-- EXERCISE DATA follows --

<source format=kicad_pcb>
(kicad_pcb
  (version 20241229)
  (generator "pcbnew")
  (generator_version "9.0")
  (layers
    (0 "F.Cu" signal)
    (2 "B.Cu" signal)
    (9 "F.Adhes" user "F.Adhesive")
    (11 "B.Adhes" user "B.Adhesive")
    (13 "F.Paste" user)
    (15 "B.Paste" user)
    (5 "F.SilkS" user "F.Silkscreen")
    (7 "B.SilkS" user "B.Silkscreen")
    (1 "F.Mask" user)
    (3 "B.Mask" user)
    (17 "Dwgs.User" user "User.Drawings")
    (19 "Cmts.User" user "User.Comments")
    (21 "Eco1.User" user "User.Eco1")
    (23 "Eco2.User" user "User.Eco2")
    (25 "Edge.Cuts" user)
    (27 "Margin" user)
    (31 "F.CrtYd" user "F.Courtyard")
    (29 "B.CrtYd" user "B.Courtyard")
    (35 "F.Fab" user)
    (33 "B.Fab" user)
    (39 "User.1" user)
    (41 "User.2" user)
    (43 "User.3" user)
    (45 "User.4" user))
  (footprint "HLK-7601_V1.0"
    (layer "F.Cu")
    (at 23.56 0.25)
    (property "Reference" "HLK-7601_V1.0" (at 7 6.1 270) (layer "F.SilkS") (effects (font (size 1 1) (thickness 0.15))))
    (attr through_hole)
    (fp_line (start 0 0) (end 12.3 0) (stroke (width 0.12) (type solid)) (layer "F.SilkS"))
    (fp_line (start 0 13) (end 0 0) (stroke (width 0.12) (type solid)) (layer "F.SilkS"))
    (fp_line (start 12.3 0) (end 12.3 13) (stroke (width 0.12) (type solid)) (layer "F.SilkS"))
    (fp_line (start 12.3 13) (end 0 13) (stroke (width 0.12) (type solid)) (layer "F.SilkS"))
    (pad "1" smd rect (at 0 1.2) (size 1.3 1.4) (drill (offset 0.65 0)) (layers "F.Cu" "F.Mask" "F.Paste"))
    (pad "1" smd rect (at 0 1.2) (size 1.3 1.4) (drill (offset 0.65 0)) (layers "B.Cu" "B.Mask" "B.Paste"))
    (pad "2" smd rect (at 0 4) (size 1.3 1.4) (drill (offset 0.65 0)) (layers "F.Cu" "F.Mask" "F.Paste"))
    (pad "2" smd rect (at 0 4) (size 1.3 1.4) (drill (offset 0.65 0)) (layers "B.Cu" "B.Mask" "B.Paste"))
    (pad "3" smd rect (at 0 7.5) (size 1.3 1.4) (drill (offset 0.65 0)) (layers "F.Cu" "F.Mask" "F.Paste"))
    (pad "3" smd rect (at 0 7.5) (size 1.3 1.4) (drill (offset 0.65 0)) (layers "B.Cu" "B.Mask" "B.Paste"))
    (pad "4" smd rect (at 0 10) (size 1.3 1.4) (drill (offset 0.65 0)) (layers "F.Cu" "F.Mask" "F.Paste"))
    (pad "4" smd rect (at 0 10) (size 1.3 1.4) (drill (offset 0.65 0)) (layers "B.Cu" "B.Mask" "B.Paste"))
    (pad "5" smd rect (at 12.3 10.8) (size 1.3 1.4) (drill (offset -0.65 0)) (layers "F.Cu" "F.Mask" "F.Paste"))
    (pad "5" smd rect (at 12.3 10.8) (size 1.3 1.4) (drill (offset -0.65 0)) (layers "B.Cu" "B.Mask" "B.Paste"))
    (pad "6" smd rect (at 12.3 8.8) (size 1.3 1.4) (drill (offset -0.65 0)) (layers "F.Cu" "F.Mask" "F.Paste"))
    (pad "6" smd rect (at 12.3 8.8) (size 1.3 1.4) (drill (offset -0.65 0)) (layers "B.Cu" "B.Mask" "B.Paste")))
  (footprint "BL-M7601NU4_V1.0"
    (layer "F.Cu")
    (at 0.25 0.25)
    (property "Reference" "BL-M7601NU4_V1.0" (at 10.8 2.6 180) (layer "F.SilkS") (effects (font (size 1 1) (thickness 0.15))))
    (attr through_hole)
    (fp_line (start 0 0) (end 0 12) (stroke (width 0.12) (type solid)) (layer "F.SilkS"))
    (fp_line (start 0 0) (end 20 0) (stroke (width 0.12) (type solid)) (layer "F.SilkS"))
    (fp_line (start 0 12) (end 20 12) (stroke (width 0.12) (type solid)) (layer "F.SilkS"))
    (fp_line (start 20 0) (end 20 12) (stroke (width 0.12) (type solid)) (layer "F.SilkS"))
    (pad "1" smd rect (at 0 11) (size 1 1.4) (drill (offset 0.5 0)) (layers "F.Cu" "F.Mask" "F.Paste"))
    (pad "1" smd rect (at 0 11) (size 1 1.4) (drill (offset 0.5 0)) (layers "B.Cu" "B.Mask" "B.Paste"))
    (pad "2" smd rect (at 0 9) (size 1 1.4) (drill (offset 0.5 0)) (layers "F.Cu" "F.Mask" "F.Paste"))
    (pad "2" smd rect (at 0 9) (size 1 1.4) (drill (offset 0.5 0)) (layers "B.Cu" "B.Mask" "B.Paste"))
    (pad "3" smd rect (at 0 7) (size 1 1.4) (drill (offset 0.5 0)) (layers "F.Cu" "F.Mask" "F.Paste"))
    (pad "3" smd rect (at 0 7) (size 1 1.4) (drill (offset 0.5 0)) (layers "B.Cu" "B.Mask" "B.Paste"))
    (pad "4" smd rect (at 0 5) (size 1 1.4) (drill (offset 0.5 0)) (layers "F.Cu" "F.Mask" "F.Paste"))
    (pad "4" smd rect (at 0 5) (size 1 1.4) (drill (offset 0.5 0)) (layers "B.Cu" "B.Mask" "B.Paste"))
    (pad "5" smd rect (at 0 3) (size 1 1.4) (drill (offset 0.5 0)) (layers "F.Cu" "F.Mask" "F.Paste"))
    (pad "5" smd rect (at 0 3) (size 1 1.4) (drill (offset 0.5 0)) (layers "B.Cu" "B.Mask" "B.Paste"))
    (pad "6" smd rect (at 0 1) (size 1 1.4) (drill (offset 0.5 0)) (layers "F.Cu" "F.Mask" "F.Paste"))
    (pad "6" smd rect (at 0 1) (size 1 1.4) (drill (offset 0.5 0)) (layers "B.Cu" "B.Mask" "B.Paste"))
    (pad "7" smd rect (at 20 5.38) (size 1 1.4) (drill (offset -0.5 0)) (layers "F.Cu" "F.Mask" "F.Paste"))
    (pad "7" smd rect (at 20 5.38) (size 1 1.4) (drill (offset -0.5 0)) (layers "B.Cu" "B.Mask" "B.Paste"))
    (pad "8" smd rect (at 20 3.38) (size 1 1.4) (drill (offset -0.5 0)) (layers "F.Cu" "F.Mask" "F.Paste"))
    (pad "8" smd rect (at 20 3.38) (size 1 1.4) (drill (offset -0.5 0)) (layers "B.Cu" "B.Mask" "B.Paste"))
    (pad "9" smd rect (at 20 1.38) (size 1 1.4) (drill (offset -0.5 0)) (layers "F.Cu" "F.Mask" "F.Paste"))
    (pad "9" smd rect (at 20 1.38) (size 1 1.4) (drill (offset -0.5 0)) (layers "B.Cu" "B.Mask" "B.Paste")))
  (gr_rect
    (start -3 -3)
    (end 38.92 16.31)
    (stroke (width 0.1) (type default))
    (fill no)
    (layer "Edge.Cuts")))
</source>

-- EXERCISE DATA concluded --

▶ [REQUIREMENT]
Check each line of the entries above, and show every one holding the word "CrtYd".

▶ [ANSWER SECTION]
    (31 "F.CrtYd" user "F.Courtyard")
    (29 "B.CrtYd" user "B.Courtyard")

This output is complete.